→ Excerpted text
____________

“Our humanity comes to its fullest bloom in giving. We become beautiful people when we give whatever we can give: a smile, a handshake, a kiss, an embrace, a word of love, a present, a part of our life….all of our life. “ - Henri Nouwen
I have been fortunate in being able to live in the public fronts of community, regulatory agency, professional associations, activist events, and now writing for Asian Journal. It is a life’s journey with many folks to meet, so many friends, and foes to learn from, but few amongst thousands stood out.
Few stood out because they had aligned their lives to match their values and their actions reflected in their enduring principles of serving humanity. Like Helen Toribio. Long after she is gone, we still share stories of how she made us feel, how she helped clarify our vision, particularly when we were so much in chaos. Or NVM Gonzales, whom I daresay was fulfilled not because of the money in his pockets, but because he loved his family. He had an affair with written words, and mentored others to live a life of meaning, not for themselves, and influenced many to write and keep writing. Some are still alive and when you ask them, they are happy, from living simply and helping out folks, like Tony Meloto.
Some still have growth spurts in their businesses that become moments of hell. These hellish moments become their sources of wisdom as these challenges transform them. These moments of hell are their spiritual challenges: do they give in to popular demand or do they transform their lives to reflect their true character and cherish their true selves? Do they succumb to avoid the conflict within and become someone impressing others?
Impressing others
I had a discussion with a friend, X, about life after 50. She felt free to be who she was, to claim her true self. While at work for decades, she learned to subsume her true self. She smiled and cracked jokes, even when she felt no longer joyful. What a performance that must be, a false mask that one takes off when one gets home just to feel real again.
It reminded me of Y, who confided that as a defense mechanism, he always smiles. He smiles when he agrees, he smiles when he disagrees, and he smiles even when he can no longer stand the person he is talking to. He smiles even when he feels like he can't anymore and by doing so, he keeps himself out of trouble. What a strain that must create from within: when he gets home and is mad, he screams, just to lose his mask of false smiles, just to be sure he is still living his reality.
Smiles and jokes for X and Y became their survival skills to protect themselves and consequently -- to impress. For them, the value in being not themselves means sparing themselves from conflicts and wounds, and so they go along to be popular, to be liked at all times.
They live to impress others, but inside, they feel awkward -- not at home, nor cherished, nor valued. They cannot honor their true selves, their true worth remains hidden, undiscovered even to themselves and unshared for others to learn from. So when they are invited to friends’ parties and soirees, a non-ending array of invitations, they go even when they do not feel like going anymore. They are called ‘sosyal’ -- a social butterfly. Why? Because their lives revolved around impressing others.
In impressing others, they make precise decisions of who will be part of their circle or not. They take great care in perfecting their small circle, tailored to make sure that everyone is marching to the same drum. In their mission to impress, everyone has the same look and fashion. It makes for a sosyal-fitting world of impressing one another and conveying the look of a very impressive group of people.

____________

→ Data listing
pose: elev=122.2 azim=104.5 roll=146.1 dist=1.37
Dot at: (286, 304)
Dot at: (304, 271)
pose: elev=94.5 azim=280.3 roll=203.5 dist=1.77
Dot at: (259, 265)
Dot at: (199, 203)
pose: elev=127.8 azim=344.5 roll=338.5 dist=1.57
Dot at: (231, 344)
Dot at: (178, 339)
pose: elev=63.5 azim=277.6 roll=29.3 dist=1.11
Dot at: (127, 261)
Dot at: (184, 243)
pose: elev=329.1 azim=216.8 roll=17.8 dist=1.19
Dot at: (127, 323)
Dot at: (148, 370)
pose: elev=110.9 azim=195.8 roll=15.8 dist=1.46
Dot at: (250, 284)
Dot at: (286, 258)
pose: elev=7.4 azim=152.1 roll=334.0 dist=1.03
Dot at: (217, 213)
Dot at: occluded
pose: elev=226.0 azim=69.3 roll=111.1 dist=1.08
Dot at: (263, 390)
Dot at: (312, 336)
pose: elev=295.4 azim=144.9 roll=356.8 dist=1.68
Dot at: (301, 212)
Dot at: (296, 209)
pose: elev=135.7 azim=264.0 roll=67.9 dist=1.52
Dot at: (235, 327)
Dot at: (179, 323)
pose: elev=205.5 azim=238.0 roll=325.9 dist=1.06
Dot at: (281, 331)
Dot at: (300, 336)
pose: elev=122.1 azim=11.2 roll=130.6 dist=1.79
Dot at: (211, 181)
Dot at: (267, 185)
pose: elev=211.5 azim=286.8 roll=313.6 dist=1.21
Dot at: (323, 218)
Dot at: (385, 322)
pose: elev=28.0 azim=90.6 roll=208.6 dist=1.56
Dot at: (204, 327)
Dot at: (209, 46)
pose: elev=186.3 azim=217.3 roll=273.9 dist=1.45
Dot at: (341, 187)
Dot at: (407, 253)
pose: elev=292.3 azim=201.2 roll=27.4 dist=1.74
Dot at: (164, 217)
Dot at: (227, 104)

____________

→ Task instructions
1. According to the essay on impressing others, why do X and Y go along with others instead of being themselves? Answer in one to three sentences.
2. Continue the essay on impressing others, starting after its final sentence.

→ Per-task outputs
1. For X and Y, not being themselves spares them from conflicts and wounds. Their smiles and jokes serve as survival skills that protect them and help them impress others, so they go along in order to be popular and liked at all times.

2.
But what about their conflict from within? The human spirit has been clobbered, so we find many demonstrations of angst: folks needing to soothe their inner wounds, but they look for external ways to soothe these inner wounds, without considering the ways they can be of service to others. No one has examined the body of thoughts that got us thinking mostly for ourselves. How do we relate so that we are not impressing others, but instead, expressing the deepest yearnings of our soul?
Furthermore, how do we live so that we can stop comparing ourselves to others? What type of outfit is that? Doesn’t she look too flamboyant in that outfit? Doesn't it look like her seams are overly stretched to fit her sausage body? Upon hearing that from people living a life to impress, I started my own journey of looking within. I simply wanted to help out community folks, and at times, I get invited to public events where the rich and famous are invited. But now, am I living this life to impress?
What exactly is the essence of one’s character? Character is what a person becomes when confronted with a crisis or a challenge. Do they retain their true selves or do they impress others to convey a new image: remove the inconvenience, the anxiety, the turmoil they are going through, by being who they are not? Or do they respond with gracious dignity, reflect on the lessons of their spiritual challenge. What exactly was their personal share in that conflict, and if so, what can they change? Can they continue to express their spirituality in their actions to live their truth, aligned with their true self?
I want to live a life to express. What are we living our lives for? Look around us: the wasted efforts from wars, from unrequited aspirations...instead, how about living our lives in a higher sacred space? A positive space where we displace old wounds from ourselves, giving them away to the Universe. Then, after ridding our wounds and hurts, we can replace them with good lessons to learn from and thinking of how to be considerate to ourselves, to our needs that we have long forgotten because we keep living lives to impress others.
Grace Lee Boggs has two new questions for us to answer if we are going to turn this world around: “What time is it in the world now?" and "What would you do as majority in the world?" Let us start with those two questions, link them to answers from all perspectives, and install a process of finding our dwendes, helping us discover the essence of our humanity. What do we leave as our legacy to the next generation, as children displaced by a life of artificiality? Do we really want to live a life to impress or a life to express?
End Note: Dwendes, like little elves, dwarfs are each person's creative spirit, imagination, sense of playfulness.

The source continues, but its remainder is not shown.